A path integral approach to sparse non-Hermitian random matrices

TL;DR

This paper develops a path integral method to analyze sparse non-Hermitian random matrices, deriving modified spectral laws and extending classical results to sparse and non-Gaussian cases.

Contribution

It introduces a novel path integral framework for sparse non-Hermitian matrices, deriving generalized spectral laws and handling non-Gaussian statistics.

Findings

Derived modified elliptic and semi-circle laws for sparse matrices

Established a non-Hermitian Marchenko-Pastur law

Extended analysis to non-Gaussian ensembles

Abstract

The theory of large random matrices has proved an invaluable tool for the study of systems with disordered interactions in many quite disparate research areas. Widely applicable results, such as the celebrated elliptic law for dense random matrices, allow one to deduce the statistical properties of the interactions in a complex dynamical system that permit stability. However, such simple and universal results have so far proved difficult to come by in the case of sparse random matrices. Here, we perform an expansion in the inverse connectivity, and thus derive general modified versions of the classic elliptic and semi-circle laws, taking into account the sparse correction.
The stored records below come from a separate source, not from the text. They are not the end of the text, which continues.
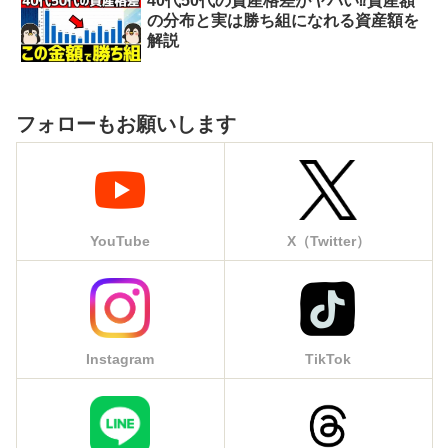
40代50代の資産格差がヤバい⁉︎資産額
の分布と実は勝ち組になれる資産額を
解説
フォローもお願いします
YouTube
X（Twitter）
Instagram
TikTok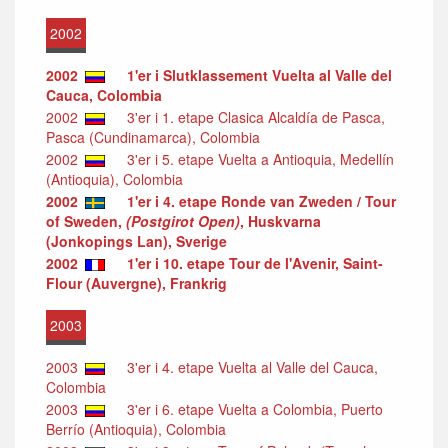
2002
2002
1'er i Slutklassement Vuelta al Valle del
Cauca, Colombia
2002
3'er i 1. etape Clasica Alcaldía de Pasca,
Pasca (Cundinamarca), Colombia
2002
3'er i 5. etape Vuelta a Antioquia, Medellín
(Antioquia), Colombia
2002
1'er i 4. etape Ronde van Zweden / Tour
of Sweden,
(Postgirot Open)
, Huskvarna
(Jonkopings Lan), Sverige
2002
1'er i 10. etape Tour de l'Avenir, Saint-
Flour (Auvergne), Frankrig
2003
2003
3'er i 4. etape Vuelta al Valle del Cauca,
Colombia
2003
3'er i 6. etape Vuelta a Colombia, Puerto
Berrío (Antioquia), Colombia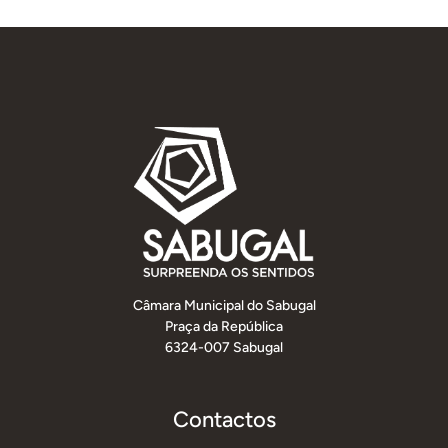
Câmara Municipal do Sabugal
Praça da República
6324-007 Sabugal
Contactos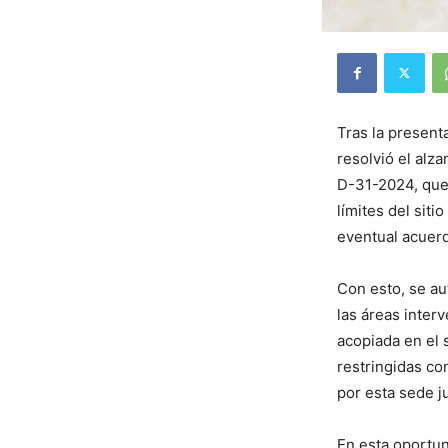
Tras la present
resolvió el alz
D-31-2024, que 
límites del sit
eventual acuerd
Con esto, se au
las áreas inter
acopiada en el 
restringidas co
por esta sede j
En esta oportun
This is accomplished using a dynamical approach, which maps the hermitized resolvent of a random matrix onto the response functions of a linear dynamical system. The response functions are then evaluated using a path integral formalism, enabling one to construct Feynman diagrams, which facilitate the perturbative analysis. Additionally, in order to demonstrate the broad utility of the path integral framework, we derive a generic non-Hermitian generalization of the Marchenko-Pastur law, and we also show how one can handle non-negligible higher-order statistics (i.e. non-Gaussian statistics) in dense ensembles.